Ya, Cimory memang diharapkan bisa menjadi alternatif di antara deretan objek wisata yang sudah ada selama ini. Berbekal selembar tiket Rp20 ribu, masyarakat pun sudah bisa masuk ke sana.
Akan tetapi, perlahan tapi pasti, antusiasme itu pada akhirnya justru membuka cacat Cimory yang tak kasat mata.
Betapa tidak. Ramainya wisatawan yang berkunjung ke sana pada akhirnya membuat akses menuju puncak di Jalan Raya Prigen macet parah. Dan itu terjadi sejak wahana yang berhadapan dengan Pasar Tradisional Prigen itu dibuka.
Mendekati moment pergantian tahun, kemacetan yang terjadi makin parah.
Menyikapi itu, Pemkab Pasuruan pun turun tangan. Pertemuan melibatkan pengelola Cimory dengan OPD (Organisasi Perangkat Daerah) terkait digagas Komisi I DPRD setempat. Hasilnya, terungkap fakta bila tempat rekreasi yang berkantor pusat di Jakarta itu belum memiliki Amdal Lalin.

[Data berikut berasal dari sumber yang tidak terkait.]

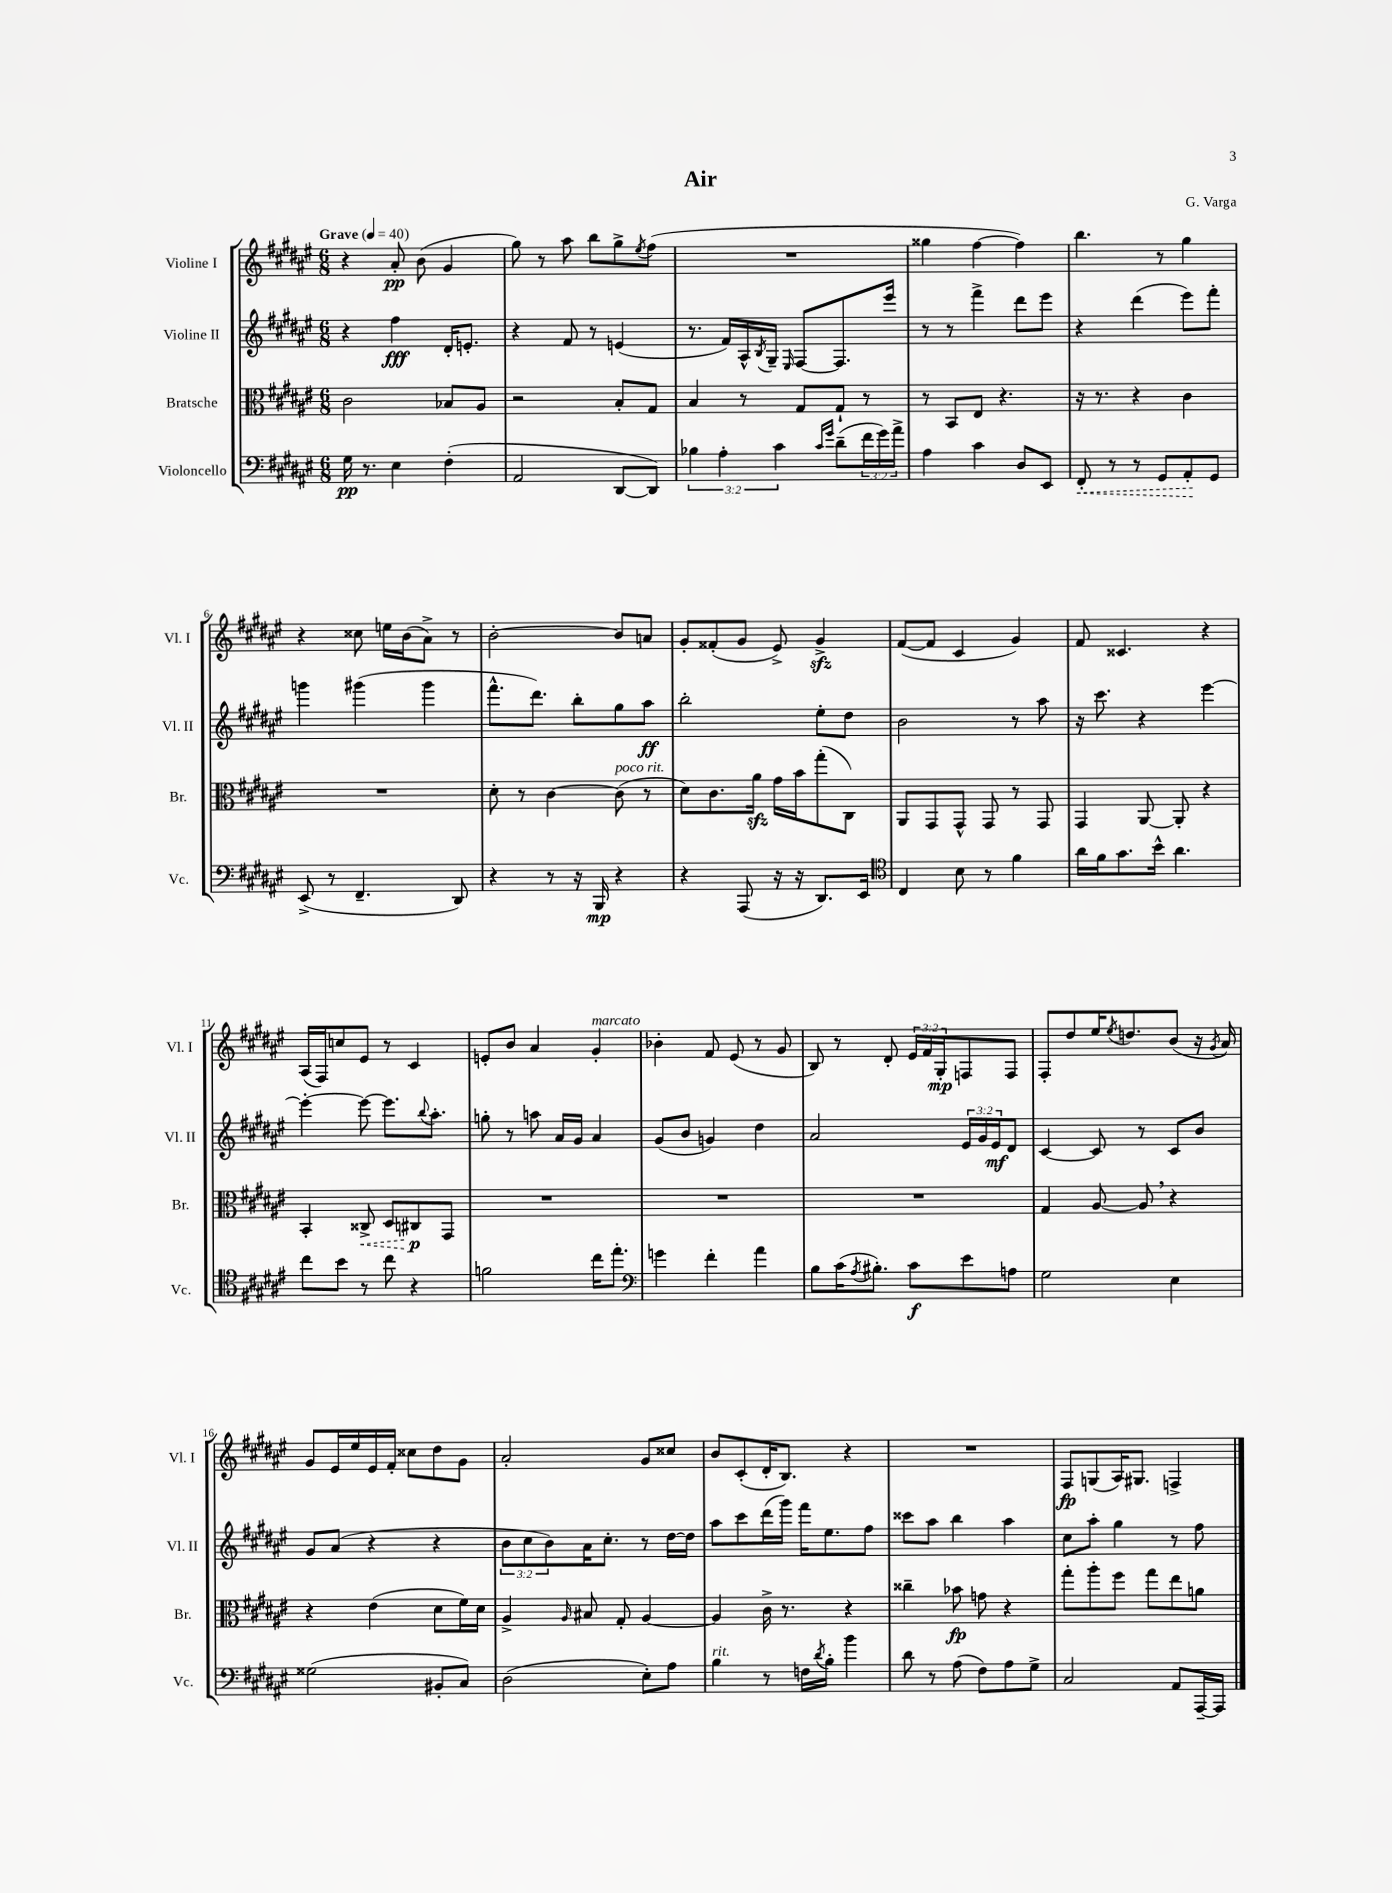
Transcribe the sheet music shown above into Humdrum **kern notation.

**kern	**kern	**kern	**kern
*staff4	*staff3	*staff2	*staff1
*clefF4	*clefC3	*clefG2	*clefG2
*k[f#c#g#d#a#e#]	*k[f#c#g#d#a#e#]	*k[f#c#g#d#a#e#]	*k[f#c#g#d#a#e#]
*M6/8	*M6/8	*M6/8	*M6/8
*MM40	*MM40	*MM40	*MM40
16G#	2c#	4r	4r
8.r	.	.	.
4E#	.	4ff#	8a#'
.	.	.	(8b
(4F#'	8B-	16d#'	4g#
.	.	8.e'	.
.	8A#	.	.
=	=	=	=
2AA#	2r	4r	8gg#)
.	.	.	8r
.	.	8f#	8aa#
.	.	8r	8bb
[8DD#	8B'	(4e	8gg#^
.	.	.	8qee#
8DD#])	8G#	.	(8ff#
=	=	=	=
6B-	4B	8.r	2.r
6A#'	.	.	.
.	.	16f#)	.
.	8r	16A#^^	.
.	.	8qB	.
.	.	16G#~	.
6c#	.	.	.
.	.	16qqE#	.
.	8G#	[8F#	.
16qqc#	.	.	.
16qqg#	.	.	.
(8d#~	8G#`	8.F#]	.
24f#	8r	.	.
24g#)	.	.	.
.	.	16eee#	.
24a#^	.	.	.
=	=	=	=
4A#	8r	8r	4gg##
.	8BB	8r	.
4c#	8E#	4fff#^	[4ff#
.	4.r	.	.
8D#	.	8ddd#	4ff#])
8EE#	.	8eee#	.
=	=	=	=
8FF#'	16r	4r	4.bb
.	8.r	.	.
8r	.	.	.
8r	4r	(4ddd#	.
8GG#	.	.	8r
8AA#'	4c#	8eee#)	4gg#
8GG#	.	8fff#'	.
=	=	=	=
(8EE#^	2.r	4ggg	4r
8r	.	.	.
4.FF#~	.	(4ggg#	8cc##
.	.	.	16ee
.	.	.	(16b
.	.	4ggg#	8a#^)
8DD#)	.	.	8r
=	=	=	=
4r	8d#'	8.fff#^^	[2b'
.	8r	.	.
.	.	8.ddd#)	.
8r	[4c#	.	.
16r	.	8bb'	.
16BBB	.	.	.
4r	(8c#]	8gg#	8b]
.	8r	8aa#	8a
=	=	=	=
4r	8d#)	2bb'	8g#'
.	8.c#	.	(8f##'
(8AAA#	.	.	8g#
.	16a#	.	.
16r	16g#	.	8e#^)
16r	16b	.	.
8.DD#)	(8gg#'	8ee#'	4g#^
.	8C#)	8dd#	.
16EE#	.	.	.
=	=	=	=
*clefC4	*	*	*
4C#	8AA#	2b	([8f#
.	8GG#	.	8f#]
8B	8GG#^^	.	4c#
8r	8GG#	.	.
4f#	8r	8r	4g#)
.	8GG#	8aa#	.
=	=	=	=
16a#	4GG#	16r	8f#
16f#	.	8.ccc#	.
8.g#	.	.	4.c##
.	[8AA#	4r	.
16b^^	.	.	.
4.a#	8AA#']	.	.
.	4r	[4eee#	4r
=	=	=	=
8cc#	4BB'	4eee#'_	(16A#
.	.	.	16F#)
8b	.	.	8cc
8r	8C##^	8eee#_	8e#
8cc#	8D#	8.eee#]	8r
4r	8C#	.	4c#
.	.	8qqbb	.
.	.	8.aa#'	.
.	8GG#	.	.
=	=	=	=
2f	2.r	8gg'	8e'
.	.	8r	8b
.	.	8aa	4a#
.	.	16a#	.
.	.	16g#	.
16cc#	.	4a#	4g#'
8.ee#'	.	.	.
=	=	=	=
*clefF4	*	*	*
4g	2.r	(8g#	4b-'
.	.	8b	.
4f#'	.	4g)	8f#
.	.	.	(8e#
4a#	.	4dd#	8r
.	.	.	8g#
=	=	=	=
8B	2.r	2a#	8B)
(16c#	.	.	8r
8qA#	.	.	.
8.B#')	.	.	.
.	.	.	8d#'
8c#	.	.	24e#
.	.	.	24f#
.	.	.	24G#'
8e#	.	24e#	8F
.	.	24g#	.
.	.	24e#	.
8A	.	8d#	8F
=	=	=	=
2G#	4G#	[4c#	8F#'
.	.	.	8dd#
.	[8A#	8c#]	16ee#
.	.	.	8qee#
.	.	.	8.dd
.	8A#]	8r	.
4E#	4r	8c#	(8b
.	.	8b	16r
.	.	.	8qg#
.	.	.	16a#)
=	=	=	=
(2G##	4r	8g#	8g#
.	.	(8a#	16e#
.	.	.	16ee#
.	(4e#	4r	16e#
.	.	.	16f#'
.	.	.	8cc##
8BB#'	8d#	4r	8dd#
8C#)	16f#)	.	8g#
.	16d#	.	.
=	=	=	=
(2D#	4A#^	12b	2a#'
.	.	12cc#	.
.	.	12b)	.
.	16qqA#	.	.
.	8B#	16a#	.
.	.	8.cc#'	.
.	8G#'	.	.
8E#')	[4A#	8r	8g#
8A#	.	[16dd#	8cc##
.	.	16dd#]	.
=	=	=	=
4B	4A#]	8aa#	8b
.	.	8ccc#	(8c#'
8r	16c#^	(16ddd#	16d#'
.	8.r	16ggg#)	8.B)
16F	.	16fff#	.
8qd#	.	.	.
16B'	.	8.ee#	.
4b	4r	.	4r
.	.	8ff#	.
=	=	=	=
8d#	4cc##~	8ccc##	2.r
8r	.	8aa#	.
(8A#	8b-	4bb	.
8F#)	8g	.	.
8A#	4r	4aa#	.
8G#^	.	.	.
=	=	=	=
2C#	8gg#'	8cc#	8F#
.	8aa#'	8aa#'	(8G
.	8ff#	4gg#	16A#)
.	.	.	8.G#
.	8gg#	.	.
8AA#	8ee#	8r	4F^
[16AAA#~	8a	8ff#	.
16AAA#]	.	.	.
==	==	==	==
*-	*-	*-	*-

“Itu temuan dari Sidak teman-teman di dewan,” kata Wakil Ketua DPRD, Andri Wahyudi.
Tidak adanya dokumen Amdal Lalin itu yang kemudian mengundang tanya akan izin operasional Cimory. Pasalnya, sebagai penyedia jasa hiburan dan atau tempat rekreasi, sudah selayaknya Cimory memiliki izin tersebut.
Sementara, izin operasional akan diterbitkan jika Amdal Lalin sudah dikantongi. Dan, pada akhirnya, izin operasional itu ternyata belum dipunyai.
Manajer CDL, Yos Ruwandi dalam sebuah pertemuan dengan pihak terkait tak mengelak bila objek wisata yang dikelolanya belum memiliki Amdal Lalin.
Ia bilang, dokumen tersebut masih dalam proses pengurusan di Dinas Perhubungan Jatim lantaran klasifikasi jalan yang memang wilayah provinsi.
Nir Amdal Lalin bukan-satu-satunya fakta yang ditemukan terkait kegiatan Cimory. Kontruksi objek wisata ini juga tidak sesuai dengan rancang bangun yang disetujui Pemkab. Hal itu terungkap saat dewan setempat menggelar Sidak (inspeksi mendadak) ke lokasi.
Jembatan penghubung antar resto adalah salah satunya. “Pada gambar rancang bangun sebelumnya, tidak ada gambar jembatan itu,” kata Eko Suryono, anggota Komisi I yang ikut Sidak kala itu.
Sikap dewan terkesan lunak. Atas beberapa temuan itu, mereka meminta pihak Cimory segera meng-update dokumen perizinan sesuai dengan gambar terbaru, tanpa ada rekomendasi penutupan sementara.